En “La vida sin dueño”, el imprescindible libro de memorias que Alfaguara le editó al maestro el año pasado, Gody, como lo llamaban sus amigos, eligió con pulcritud y transparencia cada una de las palabras con las que describiría su larga y pródiga vida, el arte al que accedió, su pasión por la pintura, sus reflexiones sobre la cultura peruana, sobre todo la precolombina; la política, sus amistades enriquecedoras, sus amores. El desierto y el mar.
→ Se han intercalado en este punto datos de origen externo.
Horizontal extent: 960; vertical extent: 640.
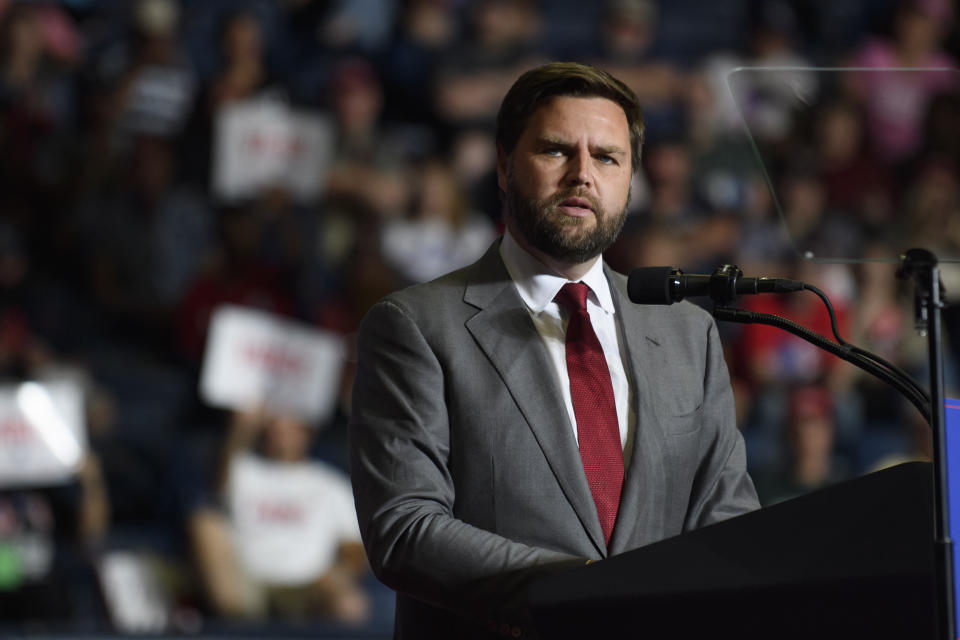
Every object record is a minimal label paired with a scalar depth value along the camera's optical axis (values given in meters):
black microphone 6.95
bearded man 7.03
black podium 6.68
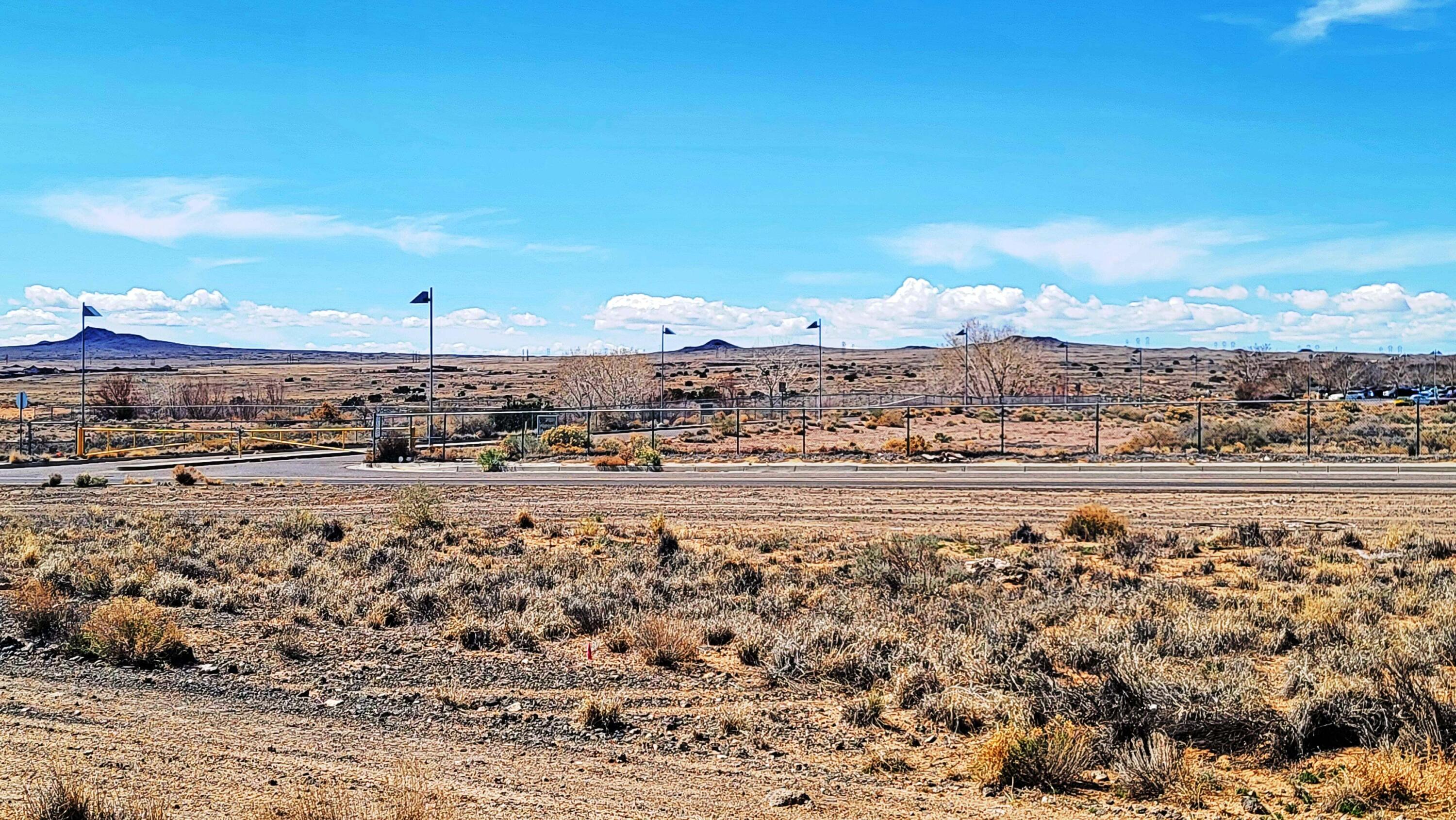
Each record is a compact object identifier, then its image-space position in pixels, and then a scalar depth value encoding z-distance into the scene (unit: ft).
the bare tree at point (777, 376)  359.25
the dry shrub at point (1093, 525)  69.97
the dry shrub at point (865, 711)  31.58
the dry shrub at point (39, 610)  42.16
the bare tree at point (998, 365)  273.54
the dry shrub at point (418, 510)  76.74
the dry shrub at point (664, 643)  38.22
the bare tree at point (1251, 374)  329.93
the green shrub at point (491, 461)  134.51
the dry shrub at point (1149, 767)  25.91
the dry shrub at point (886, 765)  27.91
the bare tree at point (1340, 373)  375.45
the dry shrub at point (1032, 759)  26.32
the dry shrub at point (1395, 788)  24.64
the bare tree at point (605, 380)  257.75
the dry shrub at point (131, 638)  38.09
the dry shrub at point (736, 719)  31.04
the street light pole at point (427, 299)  158.61
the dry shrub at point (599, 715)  31.58
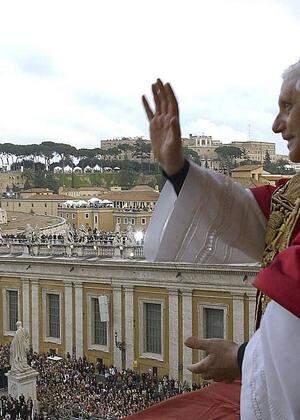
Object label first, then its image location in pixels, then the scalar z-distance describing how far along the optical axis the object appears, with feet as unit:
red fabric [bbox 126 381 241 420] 10.98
“Soy pintor”, decía, y pintó hasta el día de su muerte. “Yo quería ser moderno de cierta manera que abrazara también lo primitivo”, dice en sus memorias sobre la búsqueda perpetua de un estilo propio.

“Cuando asisto a mis exposiciones siempre me quedo con las ganas de corregir mis cuadros”, me dijo en una inolvidable entrevista. Pero Szyszlo logró más que un estilo propio, rompió el techo. Después de los maravillosos universos abstractos de Fernando de Szyszlo en las más importantes y cotizadas galerías internacionales, los pintores peruanos son otro cantar.

Siempre lamentó que la educación del pueblo peruano fuera tan deficiente. Que los niños aprendieran, primero a paporretear y luego a pasar de año sin entender lo que leen.

Y aunque la historia de la política peruana fue una frustración permanente para él, en sus últimas entrevistas lo escuché decir, con la lucidez que lo caracterizó, que el Perú ha mejorado y cambiado mucho, que Lima es ahora otra ciudad y que ese cambio es incontenible. “La clase media seguirá creciendo y la política será, como en otros lugares del mundo, un aspecto de la vida que no tendrá una importancia definitiva para las personas”.

Partió de manera sorpresiva. La tragedia siempre lo rondó; creció escuchando a su abuela llorar la trágica muerte de su tío Abraham Valdelomar. Y, en la madurez, un accidente aéreo le arrebató a su hijo Lorenzo. Enterrar a un hijo es un escándalo, dijo en ese momento y nunca pudo cerrar ese dolor.

Fue íntimo amigo de José María Arguedas y admiró a César Vallejo con devoción: “Vallejo fue lo más importante que le pasó al Perú”, me dijo una vez. Entonces, como diría el poeta, perdonen la tristeza.